— START OF TEXT BLOCK —
# July 1st in California: Are we fully covered?



## ajcadoo (Jan 22, 2015)

Just so I am on the same page, July 1st is the deadline for insurance providers to have adequate rideshare coverage in the state of California? If that is the case, then we would be covered for both liability and comp/collision by Uber when transporting a pax?

We'd no longer risk getting dropped by our insurance provider if involved in an accident since we had hybrid insurance... 

Is this all correct?


----------



## Just_in (Jun 29, 2014)

This might help.

http://leginfo.legislature.ca.gov/faces/billNavClient.xhtml?bill_id=201320140AB2293


----------



## ajcadoo (Jan 22, 2015)

I was hoping someone could provide some layman answer. Sadly, reading the legalities of legislation isn't something I am experienced with.


----------



## Just_in (Jun 29, 2014)

me too..


----------



## nikb (Mar 21, 2015)
— END OF TEXT BLOCK —
— START OF EXTRACTED RECORDS —
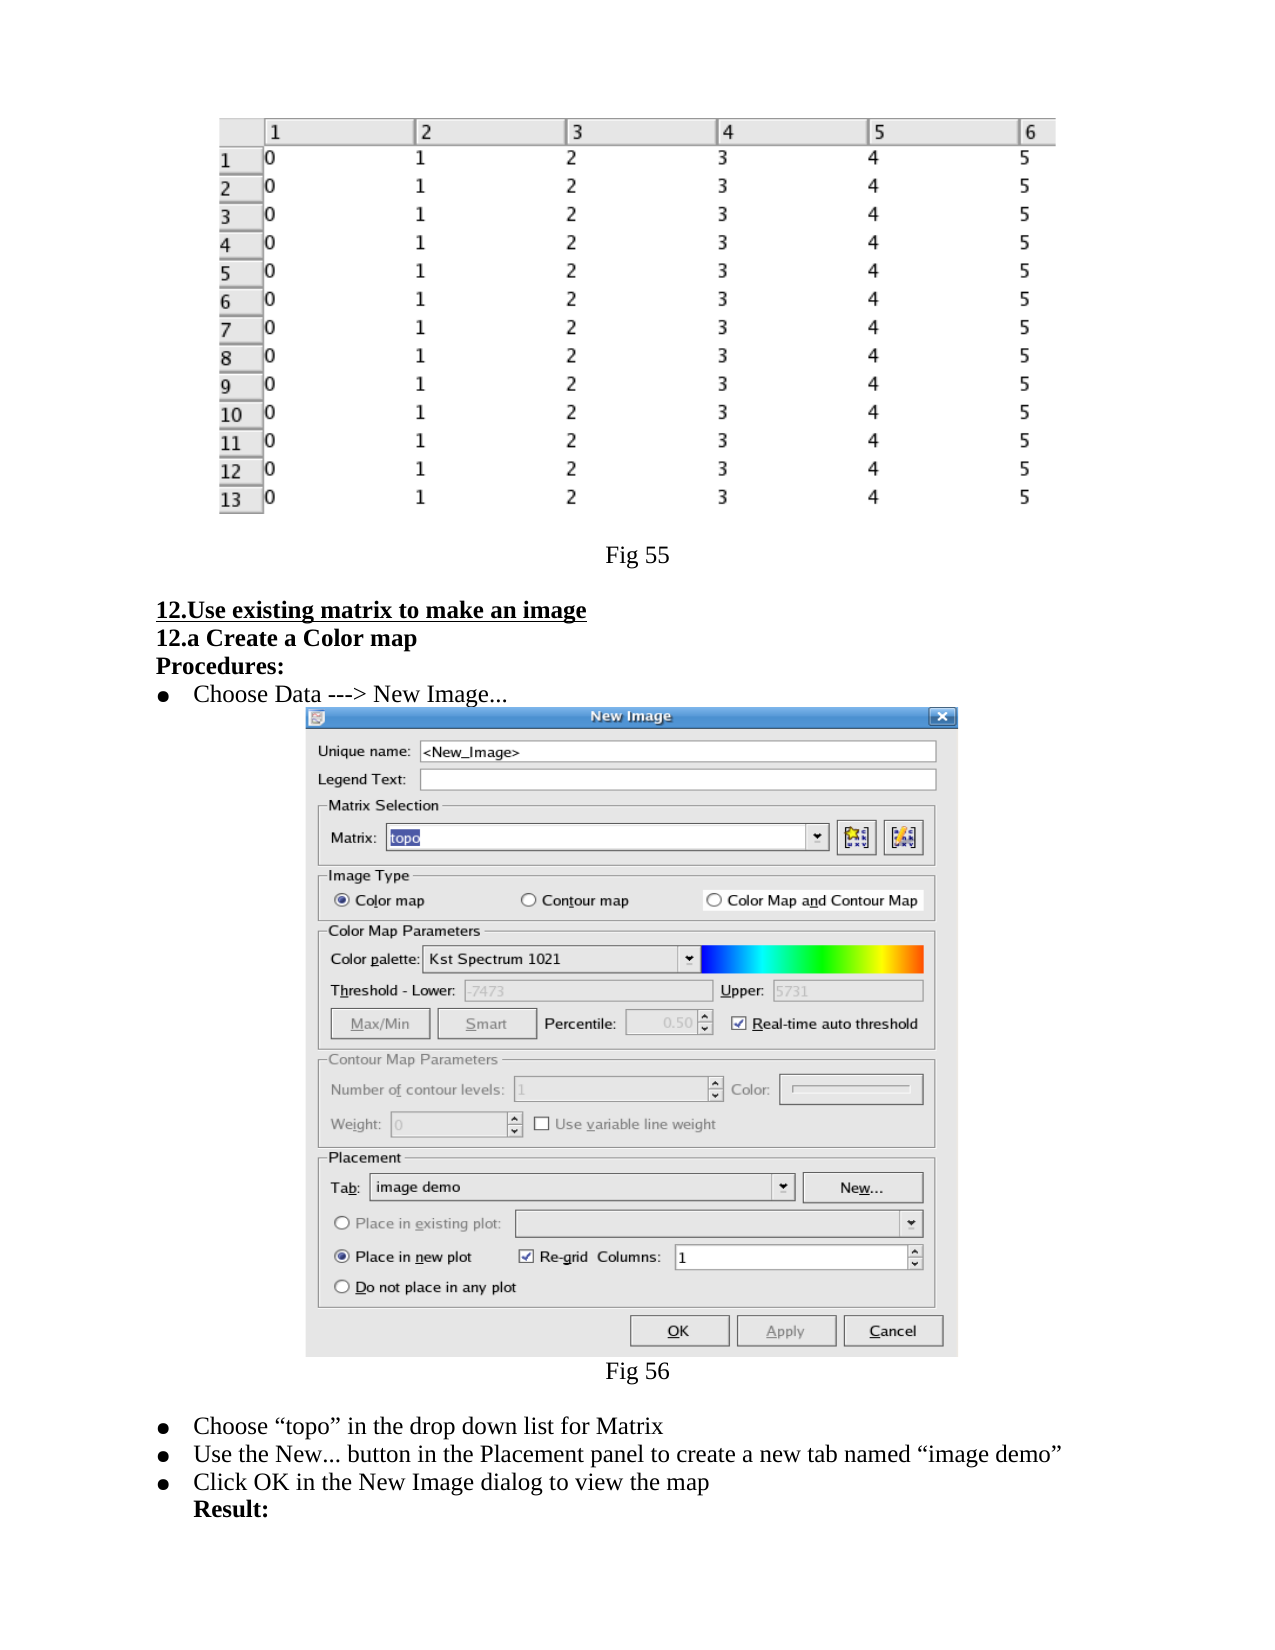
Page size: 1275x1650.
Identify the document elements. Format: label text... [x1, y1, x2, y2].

list Use the New... button in the Placement panel to create a new tab named “image demo” [156, 1440, 1157, 1468]
list Click OK in the New Image dialog to view the map [156, 1468, 1157, 1495]
text Fig 56 [118, 707, 1157, 1384]
list 12.Use existing matrix to make an image [118, 597, 1157, 624]
list Choose Data ---> New Image... [156, 680, 1157, 707]
picture [305, 707, 959, 1357]
list Procedures: [118, 652, 1157, 680]
list Result: [156, 1495, 1157, 1523]
list Choose “topo” in the drop down list for Matrix [156, 1412, 1157, 1440]
picture [219, 118, 1056, 514]
text Fig 55 [118, 541, 1157, 569]
list 12.a Create a Color map [118, 624, 1157, 652]
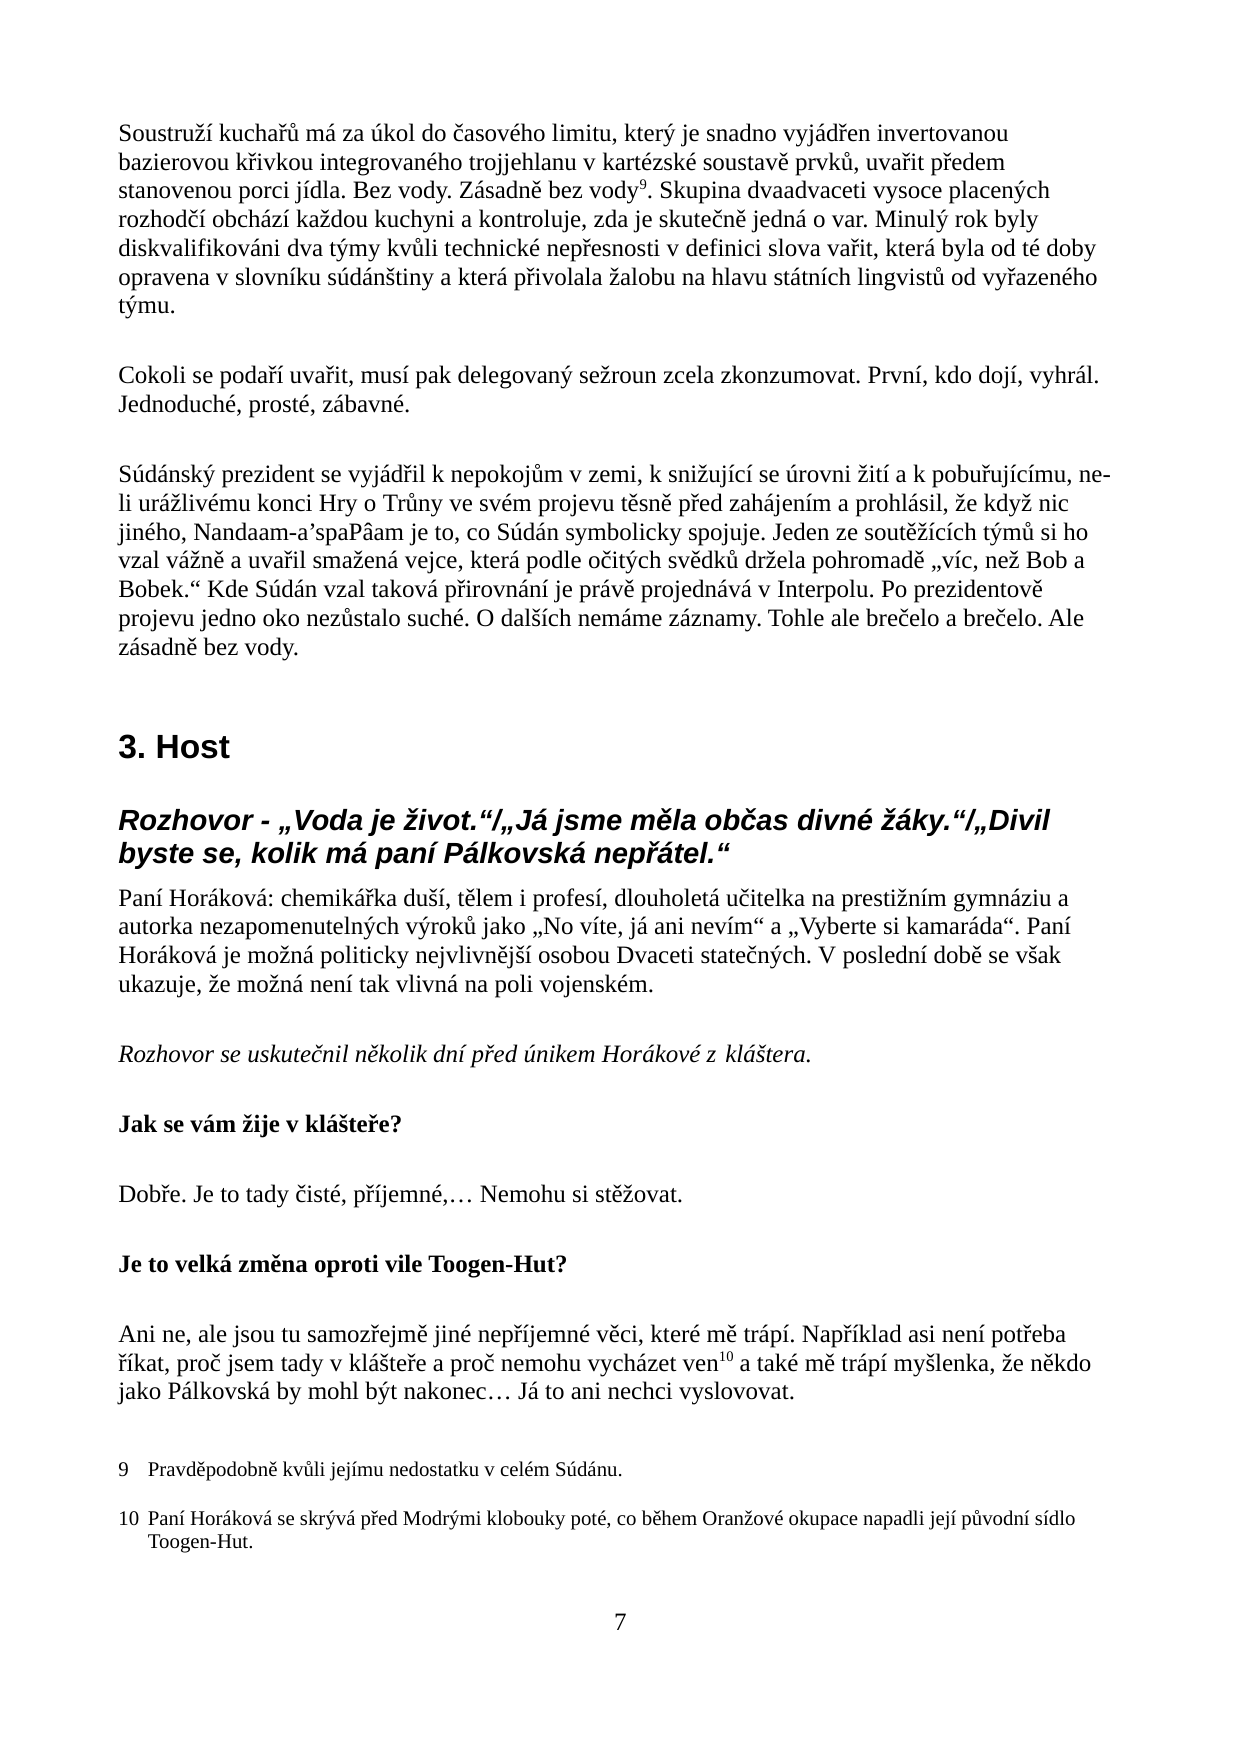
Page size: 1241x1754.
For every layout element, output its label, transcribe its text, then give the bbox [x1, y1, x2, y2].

text Je to velká změna oproti vile Toogen-Hut? [118, 1249, 1122, 1306]
text Jak se vám žije v klášteře? [118, 1109, 1122, 1166]
text Dobře. Je to tady čisté, příjemné,… Nemohu si stěžovat. [118, 1179, 1122, 1236]
text Rozhovor se uskutečnil několik dní před únikem Horákové z kláštera. [118, 1039, 1122, 1096]
text Ani ne, ale jsou tu samozřejmě jiné nepříjemné věci, které mě trápí. Například asi není potřeba říkat, proč jsem tady v klášteře a proč nemohu vycházet ven a také mě trápí myšlenka, že někdo jako Pálkovská by mohl být nakonec… Já to ani nechci vyslovovat. [118, 1319, 1122, 1434]
text Paní Horáková: chemikářka duší, tělem i profesí, dlouholetá učitelka na prestižním gymnáziu a autorka nezapomenutelných výroků jako „No víte, já ani nevím“ a „Vyberte si kamaráda“. Paní Horáková je možná politicky nejvlivnější osobou Dvaceti statečných. V poslední době se však ukazuje, že možná není tak vlivná na poli vojenském. [118, 883, 1122, 1026]
subtitle Host [118, 727, 1122, 766]
subtitle Rozhovor - „Voda je život.“/„Já jsme měla občas divné žáky.“/„Divil byste se, kolik má paní Pálkovská nepřátel.“ [118, 803, 1122, 870]
text Cokoli se podaří uvařit, musí pak delegovaný sežroun zcela zkonzumovat. První, kdo dojí, vyhrál. Jednoduché, prosté, zábavné. [118, 361, 1122, 447]
text Soustruží kuchařů má za úkol do časového limitu, který je snadno vyjádřen invertovanou bazierovou křivkou integrovaného trojjehlanu v kartézské soustavě prvků, uvařit předem stanovenou porci jídla. Bez vody. Zásadně bez vody. Skupina dvaadvaceti vysoce placených rozhodčí obchází každou kuchyni a kontroluje, zda je skutečně jedná o var. Minulý rok byly diskvalifikováni dva týmy kvůli technické nepřesnosti v definici slova vařit, která byla od té doby opravena v slovníku súdánštiny a která přivolala žalobu na hlavu státních lingvistů od vyřazeného týmu. [118, 118, 1122, 348]
text Pravděpodobně kvůli jejímu nedostatku v celém Súdánu. [118, 1457, 1122, 1505]
text Súdánský prezident se vyjádřil k nepokojům v zemi, k snižující se úrovni žití a k pobuřujícímu, ne-li urážlivému konci Hry o Trůny ve svém projevu těsně před zahájením a prohlásil, že když nic jiného, Nandaam-a’spaPâam je to, co Súdán symbolicky spojuje. Jeden ze soutěžících týmů si ho vzal vážně a uvařil smažená vejce, která podle očitých svědků držela pohromadě „víc, než Bob a Bobek.“ Kde Súdán vzal taková přirovnání je právě projednává v Interpolu. Po prezidentově projevu jedno oko nezůstalo suché. O dalších nemáme záznamy. Tohle ale brečelo a brečelo. Ale zásadně bez vody. [118, 459, 1122, 689]
text Paní Horáková se skrývá před Modrými klobouky poté, co během Oranžové okupace napadli její původní sídlo Toogen-Hut. [118, 1505, 1122, 1578]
— END OF EXTRACTED RECORDS —
■ GOAL
Return the forum thread above on California rideshare insurance coverage in full, word for word.

■ SOLUTION
# July 1st in California: Are we fully covered?



## ajcadoo (Jan 22, 2015)

Just so I am on the same page, July 1st is the deadline for insurance providers to have adequate rideshare coverage in the state of California? If that is the case, then we would be covered for both liability and comp/collision by Uber when transporting a pax?

We'd no longer risk getting dropped by our insurance provider if involved in an accident since we had hybrid insurance... 

Is this all correct?


----------



## Just_in (Jun 29, 2014)

This might help.

http://leginfo.legislature.ca.gov/faces/billNavClient.xhtml?bill_id=201320140AB2293


----------



## ajcadoo (Jan 22, 2015)

I was hoping someone could provide some layman answer. Sadly, reading the legalities of legislation isn't something I am experienced with.


----------



## Just_in (Jun 29, 2014)

me too..


----------



## nikb (Mar 21, 2015)